Once the data is in your project, you can immediately visualize and filter out anything that’ll choke your initial pipeline. Getting a quick, broad view of the data I’m working with is priceless and is something that the AML Workbench makes very simple, (where using a custom solution with Python could take hours.) Once you have your data prepared, it saves the transformations and creates a visual pipeline you can reference any time. A Python script is then generated with the data imports and transformations already done so you can get started modeling the data with any Python package you like.
Another great feature of AML Workbench is the ability to import data from the cloud, develop code locally in a desktop app, but run that code and output the results in the cloud (or locally.) This full data pipeline management capability enables data scientists to define the transformations and model data specification, and then immediately and simply export that code to a tool like Azure Data Factory for automation and production implementation. What this means is less time from raw data to initial model, and a more affordable transition to a production environment. This relieves a lot of dev ops complexity from the work I have to do as a data scientist.
Lastly, your data and code can be accessed by a Jupyter Notebook running in your project for easy testing and developing new ideas. Iterating models is straightforward and many different models, transformations, and parallelization can be done quickly and kept organized.
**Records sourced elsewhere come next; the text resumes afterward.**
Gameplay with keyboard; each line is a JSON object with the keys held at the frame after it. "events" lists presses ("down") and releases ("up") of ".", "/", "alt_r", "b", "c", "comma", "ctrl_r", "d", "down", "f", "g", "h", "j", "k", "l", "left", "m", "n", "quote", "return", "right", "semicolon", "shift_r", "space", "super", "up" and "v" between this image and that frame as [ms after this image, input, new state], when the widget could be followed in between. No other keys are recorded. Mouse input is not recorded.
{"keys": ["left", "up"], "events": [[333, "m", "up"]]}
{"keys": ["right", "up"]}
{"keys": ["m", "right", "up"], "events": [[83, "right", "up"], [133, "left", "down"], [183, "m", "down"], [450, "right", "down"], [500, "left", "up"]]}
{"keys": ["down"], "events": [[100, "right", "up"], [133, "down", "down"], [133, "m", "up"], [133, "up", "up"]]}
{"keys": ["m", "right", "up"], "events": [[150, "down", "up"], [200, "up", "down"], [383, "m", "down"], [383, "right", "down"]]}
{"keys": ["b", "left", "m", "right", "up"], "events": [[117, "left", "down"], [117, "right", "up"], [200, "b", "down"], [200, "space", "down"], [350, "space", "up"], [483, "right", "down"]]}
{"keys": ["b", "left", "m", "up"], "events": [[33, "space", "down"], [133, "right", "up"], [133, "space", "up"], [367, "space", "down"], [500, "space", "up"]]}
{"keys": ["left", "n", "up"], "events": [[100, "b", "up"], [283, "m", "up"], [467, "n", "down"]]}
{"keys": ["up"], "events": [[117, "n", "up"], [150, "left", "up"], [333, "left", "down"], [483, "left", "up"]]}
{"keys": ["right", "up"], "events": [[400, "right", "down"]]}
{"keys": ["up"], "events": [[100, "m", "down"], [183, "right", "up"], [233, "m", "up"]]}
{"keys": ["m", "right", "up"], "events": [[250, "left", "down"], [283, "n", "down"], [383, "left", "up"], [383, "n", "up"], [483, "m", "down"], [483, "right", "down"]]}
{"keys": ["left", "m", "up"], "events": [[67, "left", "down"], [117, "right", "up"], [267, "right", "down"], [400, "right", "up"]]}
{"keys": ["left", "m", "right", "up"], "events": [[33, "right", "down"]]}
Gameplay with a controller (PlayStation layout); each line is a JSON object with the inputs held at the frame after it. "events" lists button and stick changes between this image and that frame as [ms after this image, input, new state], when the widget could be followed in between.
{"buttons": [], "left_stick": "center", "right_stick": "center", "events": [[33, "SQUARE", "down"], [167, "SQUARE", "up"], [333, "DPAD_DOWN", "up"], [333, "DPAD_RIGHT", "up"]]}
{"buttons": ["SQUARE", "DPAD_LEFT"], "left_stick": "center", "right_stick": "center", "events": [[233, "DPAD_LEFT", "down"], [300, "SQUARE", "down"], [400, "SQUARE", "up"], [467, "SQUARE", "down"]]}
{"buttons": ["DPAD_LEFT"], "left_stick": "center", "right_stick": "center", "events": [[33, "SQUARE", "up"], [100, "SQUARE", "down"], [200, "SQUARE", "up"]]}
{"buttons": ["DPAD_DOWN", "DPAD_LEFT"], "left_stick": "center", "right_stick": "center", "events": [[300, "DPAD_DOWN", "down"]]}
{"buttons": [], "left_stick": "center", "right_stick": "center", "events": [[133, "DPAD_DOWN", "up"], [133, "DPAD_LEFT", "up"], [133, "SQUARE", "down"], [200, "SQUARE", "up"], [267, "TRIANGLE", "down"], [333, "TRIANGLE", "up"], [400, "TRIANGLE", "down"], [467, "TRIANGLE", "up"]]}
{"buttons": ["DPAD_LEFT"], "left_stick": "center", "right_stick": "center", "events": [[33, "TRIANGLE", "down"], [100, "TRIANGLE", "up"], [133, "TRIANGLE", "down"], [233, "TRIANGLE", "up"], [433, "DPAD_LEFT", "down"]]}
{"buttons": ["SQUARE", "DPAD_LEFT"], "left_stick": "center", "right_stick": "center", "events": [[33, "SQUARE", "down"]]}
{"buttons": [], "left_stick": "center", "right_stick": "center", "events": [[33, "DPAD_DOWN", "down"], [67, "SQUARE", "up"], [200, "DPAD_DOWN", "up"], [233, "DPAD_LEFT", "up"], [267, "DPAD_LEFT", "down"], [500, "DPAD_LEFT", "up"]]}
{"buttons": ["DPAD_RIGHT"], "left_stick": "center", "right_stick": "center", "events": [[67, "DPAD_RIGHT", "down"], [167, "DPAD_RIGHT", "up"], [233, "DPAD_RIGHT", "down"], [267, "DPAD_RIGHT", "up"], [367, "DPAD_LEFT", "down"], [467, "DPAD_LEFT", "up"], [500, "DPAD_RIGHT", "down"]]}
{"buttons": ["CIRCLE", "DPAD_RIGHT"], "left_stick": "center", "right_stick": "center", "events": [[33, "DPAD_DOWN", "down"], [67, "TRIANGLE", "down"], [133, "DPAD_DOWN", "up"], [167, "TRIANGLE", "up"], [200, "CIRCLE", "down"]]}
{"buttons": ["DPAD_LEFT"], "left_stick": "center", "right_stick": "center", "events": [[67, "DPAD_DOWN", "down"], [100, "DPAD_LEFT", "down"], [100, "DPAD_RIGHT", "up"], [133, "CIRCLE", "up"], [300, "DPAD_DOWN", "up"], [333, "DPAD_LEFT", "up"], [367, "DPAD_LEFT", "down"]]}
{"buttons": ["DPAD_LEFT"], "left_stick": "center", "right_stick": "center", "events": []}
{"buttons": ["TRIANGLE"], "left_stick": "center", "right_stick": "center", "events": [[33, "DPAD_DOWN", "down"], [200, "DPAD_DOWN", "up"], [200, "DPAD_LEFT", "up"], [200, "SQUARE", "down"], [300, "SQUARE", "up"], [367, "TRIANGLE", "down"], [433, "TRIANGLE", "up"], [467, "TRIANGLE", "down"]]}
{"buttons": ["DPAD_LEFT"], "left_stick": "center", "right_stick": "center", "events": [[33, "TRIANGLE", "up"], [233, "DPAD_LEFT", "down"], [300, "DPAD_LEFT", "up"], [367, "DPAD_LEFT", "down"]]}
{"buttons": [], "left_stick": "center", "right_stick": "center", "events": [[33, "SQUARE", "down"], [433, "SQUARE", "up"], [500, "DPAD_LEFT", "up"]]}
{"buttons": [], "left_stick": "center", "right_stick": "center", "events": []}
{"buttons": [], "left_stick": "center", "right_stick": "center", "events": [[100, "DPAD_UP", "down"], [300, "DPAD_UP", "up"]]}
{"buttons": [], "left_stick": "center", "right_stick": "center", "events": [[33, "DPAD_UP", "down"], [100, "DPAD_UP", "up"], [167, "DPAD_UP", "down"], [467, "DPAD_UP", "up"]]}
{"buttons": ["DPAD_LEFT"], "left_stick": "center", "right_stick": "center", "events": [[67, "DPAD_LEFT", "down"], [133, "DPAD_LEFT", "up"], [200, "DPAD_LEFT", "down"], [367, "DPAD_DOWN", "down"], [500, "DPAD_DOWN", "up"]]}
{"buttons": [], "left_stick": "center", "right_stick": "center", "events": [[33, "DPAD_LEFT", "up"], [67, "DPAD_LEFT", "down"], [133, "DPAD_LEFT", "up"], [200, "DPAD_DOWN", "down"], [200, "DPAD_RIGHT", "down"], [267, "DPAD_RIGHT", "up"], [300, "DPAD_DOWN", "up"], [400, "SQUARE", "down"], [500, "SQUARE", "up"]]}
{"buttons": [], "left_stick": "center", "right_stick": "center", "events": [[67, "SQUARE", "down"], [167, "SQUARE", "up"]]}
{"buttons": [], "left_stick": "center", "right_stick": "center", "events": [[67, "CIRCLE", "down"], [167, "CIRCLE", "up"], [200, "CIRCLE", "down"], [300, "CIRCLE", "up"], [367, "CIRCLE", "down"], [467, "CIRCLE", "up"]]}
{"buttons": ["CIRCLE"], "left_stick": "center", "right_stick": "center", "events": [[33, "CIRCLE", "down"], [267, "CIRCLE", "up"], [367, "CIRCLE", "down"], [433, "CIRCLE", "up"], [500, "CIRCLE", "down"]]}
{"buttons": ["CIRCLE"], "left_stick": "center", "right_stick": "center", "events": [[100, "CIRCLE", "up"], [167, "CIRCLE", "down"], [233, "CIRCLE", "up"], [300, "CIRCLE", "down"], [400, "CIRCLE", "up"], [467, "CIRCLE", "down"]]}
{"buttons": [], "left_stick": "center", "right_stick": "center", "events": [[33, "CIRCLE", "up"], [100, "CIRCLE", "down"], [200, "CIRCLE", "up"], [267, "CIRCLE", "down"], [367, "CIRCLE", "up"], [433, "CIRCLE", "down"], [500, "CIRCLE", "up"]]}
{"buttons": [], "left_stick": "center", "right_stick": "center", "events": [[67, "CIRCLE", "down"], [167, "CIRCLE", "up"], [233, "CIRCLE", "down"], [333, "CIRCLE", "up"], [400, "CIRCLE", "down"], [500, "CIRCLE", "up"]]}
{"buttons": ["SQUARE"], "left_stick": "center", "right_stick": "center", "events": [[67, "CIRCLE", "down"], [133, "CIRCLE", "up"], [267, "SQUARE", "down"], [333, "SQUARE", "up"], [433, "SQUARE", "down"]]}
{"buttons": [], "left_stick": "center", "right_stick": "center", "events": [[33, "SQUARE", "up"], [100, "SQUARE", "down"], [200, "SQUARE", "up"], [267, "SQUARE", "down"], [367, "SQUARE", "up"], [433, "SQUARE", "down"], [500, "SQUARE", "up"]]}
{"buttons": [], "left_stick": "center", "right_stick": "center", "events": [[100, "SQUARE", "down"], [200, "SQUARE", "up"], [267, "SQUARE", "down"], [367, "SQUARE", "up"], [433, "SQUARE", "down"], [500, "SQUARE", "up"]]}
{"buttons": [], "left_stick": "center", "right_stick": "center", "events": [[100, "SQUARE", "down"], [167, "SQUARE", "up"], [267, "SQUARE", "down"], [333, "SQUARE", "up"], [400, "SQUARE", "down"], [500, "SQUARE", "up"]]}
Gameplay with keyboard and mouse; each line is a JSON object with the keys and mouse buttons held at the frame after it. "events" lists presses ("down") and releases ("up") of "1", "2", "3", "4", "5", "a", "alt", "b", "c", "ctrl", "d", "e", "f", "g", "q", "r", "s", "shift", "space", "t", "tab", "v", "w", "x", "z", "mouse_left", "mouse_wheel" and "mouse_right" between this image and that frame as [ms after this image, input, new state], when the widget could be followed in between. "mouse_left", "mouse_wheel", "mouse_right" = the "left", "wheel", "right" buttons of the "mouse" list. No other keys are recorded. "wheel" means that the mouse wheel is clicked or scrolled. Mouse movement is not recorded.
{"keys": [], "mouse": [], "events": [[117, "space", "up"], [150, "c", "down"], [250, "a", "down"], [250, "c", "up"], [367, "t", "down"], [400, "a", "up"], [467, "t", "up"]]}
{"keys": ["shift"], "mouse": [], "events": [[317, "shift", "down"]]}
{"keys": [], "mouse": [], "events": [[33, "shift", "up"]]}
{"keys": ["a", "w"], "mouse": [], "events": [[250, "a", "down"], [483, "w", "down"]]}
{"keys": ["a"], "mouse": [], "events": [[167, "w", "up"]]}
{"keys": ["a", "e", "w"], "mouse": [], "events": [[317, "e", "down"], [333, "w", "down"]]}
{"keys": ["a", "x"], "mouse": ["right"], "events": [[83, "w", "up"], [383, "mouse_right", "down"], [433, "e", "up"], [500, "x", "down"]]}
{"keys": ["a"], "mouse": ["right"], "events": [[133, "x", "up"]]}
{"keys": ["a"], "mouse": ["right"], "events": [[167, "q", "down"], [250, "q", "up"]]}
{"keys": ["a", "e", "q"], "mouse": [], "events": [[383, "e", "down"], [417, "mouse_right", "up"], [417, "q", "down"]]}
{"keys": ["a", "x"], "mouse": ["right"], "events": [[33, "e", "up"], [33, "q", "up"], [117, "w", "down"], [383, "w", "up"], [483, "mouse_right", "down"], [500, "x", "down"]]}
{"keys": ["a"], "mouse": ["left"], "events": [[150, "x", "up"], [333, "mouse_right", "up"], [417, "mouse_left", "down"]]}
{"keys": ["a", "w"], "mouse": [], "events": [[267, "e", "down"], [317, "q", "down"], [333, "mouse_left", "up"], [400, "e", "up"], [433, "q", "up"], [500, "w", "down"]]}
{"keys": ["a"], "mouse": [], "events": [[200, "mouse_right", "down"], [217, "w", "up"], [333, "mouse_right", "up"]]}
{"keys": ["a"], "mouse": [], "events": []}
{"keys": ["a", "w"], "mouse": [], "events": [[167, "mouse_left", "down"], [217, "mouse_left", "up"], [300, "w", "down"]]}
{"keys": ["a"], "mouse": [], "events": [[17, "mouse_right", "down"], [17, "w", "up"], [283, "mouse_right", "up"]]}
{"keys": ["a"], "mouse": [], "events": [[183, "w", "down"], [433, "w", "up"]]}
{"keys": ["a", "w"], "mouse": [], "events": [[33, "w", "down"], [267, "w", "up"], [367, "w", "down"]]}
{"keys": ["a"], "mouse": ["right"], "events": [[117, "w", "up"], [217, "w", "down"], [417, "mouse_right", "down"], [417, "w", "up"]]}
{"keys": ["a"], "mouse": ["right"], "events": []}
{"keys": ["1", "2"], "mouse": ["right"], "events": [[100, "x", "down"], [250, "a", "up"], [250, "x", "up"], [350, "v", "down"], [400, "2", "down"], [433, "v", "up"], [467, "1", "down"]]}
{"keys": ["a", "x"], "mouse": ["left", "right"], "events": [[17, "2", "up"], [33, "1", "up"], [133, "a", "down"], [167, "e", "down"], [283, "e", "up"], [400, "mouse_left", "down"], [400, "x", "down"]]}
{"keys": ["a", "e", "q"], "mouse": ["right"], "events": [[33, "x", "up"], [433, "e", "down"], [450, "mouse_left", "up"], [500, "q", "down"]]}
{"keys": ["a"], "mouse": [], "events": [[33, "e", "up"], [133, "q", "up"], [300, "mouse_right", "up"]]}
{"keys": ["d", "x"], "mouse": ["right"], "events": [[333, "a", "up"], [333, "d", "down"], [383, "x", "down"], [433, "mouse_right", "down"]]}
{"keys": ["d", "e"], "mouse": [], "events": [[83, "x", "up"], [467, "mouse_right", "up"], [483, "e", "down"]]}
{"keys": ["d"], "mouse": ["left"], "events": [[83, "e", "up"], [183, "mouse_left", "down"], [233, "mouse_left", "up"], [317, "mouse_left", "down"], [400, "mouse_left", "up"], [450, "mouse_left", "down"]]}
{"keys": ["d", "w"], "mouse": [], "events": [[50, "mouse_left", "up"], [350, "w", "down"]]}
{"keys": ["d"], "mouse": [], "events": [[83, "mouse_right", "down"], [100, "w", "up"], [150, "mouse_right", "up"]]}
Overall, for a brand new tool, AML Workbench is an exciting and refreshing update. Being able to run machine learning workloads of any size and an efficient and performant way to execute data transformations and model code in Python is a welcome addition to some of the older, slower environments. It’s really exciting to see Microsoft making new tools specifically for data scientists and I’m looking forward to the new features and improvements they continue to make with these tools.